Which to host for a single user instance: lemmy or kbin (or others)?
what is better for single user instance, or maybe something small like under 10 users (no communities)? which is lighter on resources? how much storage should I allocate?
any alternatives to lemmy and kbin that are still somewhat similar?
My Lemmy instance is currently occupying about 350MB of RAM, but you can round that up to 400MB. A lot less than the 4GB for KBin.Technically it's a dual user instance now, since a friend wanted to join it and I said sure.
The arguments for are varied. I don't have to worry about any admins making decisions on federation, I can federate (or not) however I please.

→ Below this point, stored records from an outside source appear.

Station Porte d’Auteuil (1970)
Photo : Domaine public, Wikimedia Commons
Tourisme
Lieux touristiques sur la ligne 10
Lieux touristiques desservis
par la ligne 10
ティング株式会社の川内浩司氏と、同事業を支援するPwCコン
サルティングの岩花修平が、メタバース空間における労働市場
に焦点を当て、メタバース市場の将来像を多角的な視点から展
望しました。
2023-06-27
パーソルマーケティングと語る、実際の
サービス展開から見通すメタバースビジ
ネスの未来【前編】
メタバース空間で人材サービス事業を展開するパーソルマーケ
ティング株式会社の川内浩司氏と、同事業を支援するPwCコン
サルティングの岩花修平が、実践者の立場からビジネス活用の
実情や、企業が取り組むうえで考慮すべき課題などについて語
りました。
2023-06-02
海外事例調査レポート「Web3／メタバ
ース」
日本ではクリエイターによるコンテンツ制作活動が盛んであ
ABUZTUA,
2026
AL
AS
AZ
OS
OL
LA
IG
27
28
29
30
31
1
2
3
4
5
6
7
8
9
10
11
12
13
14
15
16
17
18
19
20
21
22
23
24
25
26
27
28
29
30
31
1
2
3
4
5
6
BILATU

I have my own space that I can do what I want with in a familiar format, and I can make my username Jamie without it being taken.

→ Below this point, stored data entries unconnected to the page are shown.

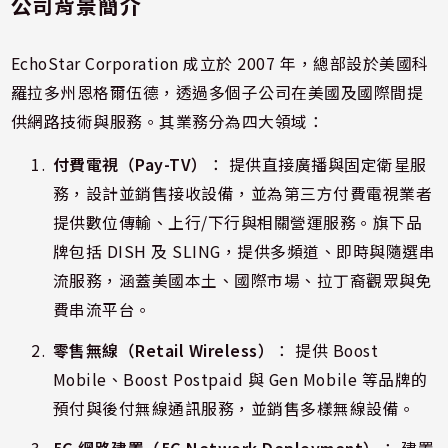
公司背景簡介
EchoStar Corporation 成立於 2007 年，總部設於美國科
羅拉多州恩格爾伍德，透過多個子公司在美國及國際間提
供網路技術與服務。其業務分為四大領域：
付費電視（Pay-TV）
： 提供直接廣播與固定衛星服
務，設計並銷售接收設備，並為第三方付費電視業者
提供數位傳輸、上行/下行與相關營運服務。旗下品
牌包括 DISH 及 SLING，提供多頻道、即時與隨選串
流服務，涵蓋美國本土、國際市場、拉丁裔觀眾與免
費串流平台。
零售無線（Retail Wireless）
： 提供 Boost
Mobile、Boost Postpaid 與 Gen Mobile 等品牌的
預付與後付無線通訊服務，並銷售多樣無線設備。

My other reason is that it's the only way to know I picked an instance that isn't going to just go away without me and take my account with it. It will be an interesting day when the first major lemmy instance goes down...
High price? It's really not very intensive at all, at low user count. Super light on storage too. I think BeeHaw (one of the biggest instances) said their whole instance was only like 25GB (a week ago)
I meant, comparatively: you can host thousands of active jabber accounts on a RPi at the same time, and that will cost you pennies in electricity a week. I know this isn't close to an apple-to-apple comparison (different protocols, different capabilities and features, …), but what interests me when people bring-up federated protocols is how much will it actually be used that way in practice (wrt. server dimensioning vs number of users, effort to set-up and administrate, etc), and how effectively we are breaking away from the centralized internet that's so nefarious. And sorry if this is shifting the thread away from where we started at :)
yeah for real I have been thinking the same lol. sadly a feed reader is just a reader. Would not be able to comment or post, which is the main reason I will go with a self hosted instance.
After almost 24 hours, coming up on 662MB of images, and 371MB for the postegres database. Though, I could see the numbers fluctuating depending on how much stuff you're subscribed to. I'm currently subscribed to 31 communities, most of them fairly large.
I’m still kinda new to lemmy, but it sounds like every post on all your communities get sent to your instance? And maybe every comment?
That’s probably fine for now, but when happens when one of the communities you follow gets a ton of users? I imagine you’d end up having to scale your self-hosted server even though it’s just you consuming the content?
That doesn’t seem sustainable. Not knocking your idea to self-host, more concerned with the scalability of lemmy
That's correct. I'm replying to you on jamie.moe right now, but in reality, what I'm seeing is a copy of what lemmy.world has. When someone makes a post, leaves a comment, or whatever, all of the instances that are federated and have one subscriber in the relevant community get updated with the change.
When I read this thread, I'm actually reading a copy of the thread stored on my own instance, and my instance just tells lemmy.world when I leave a comment and it will update everyone else. While it isn't very storage efficient, it does even out the load since users on one instance only require a single update from the main instance for all of those users to interact with that content, rather than instances asking for copies of things every time a user on one instance needs it. It spreads out the load nicely and lets even underpowered hardware serve wider communities than it could otherwise.
The downside is you have to have the storage space to keep content for your user(s). Though, getting a lot of storage space isn't expensive at all, so I would say it's a minor concern. Lemmy uses little in terms of RAM and compute, those two factors are the biggest things that can up your cost really fast. A gigabyte of storage on a server can typically be gotten for a fraction of a penny.
Keep in mind as php-fpm (used by Kbin) launches multiple child processes instead of a single rust process like Lemmy. The number of child processes can be tuned down to reduce RAM usage if necessary.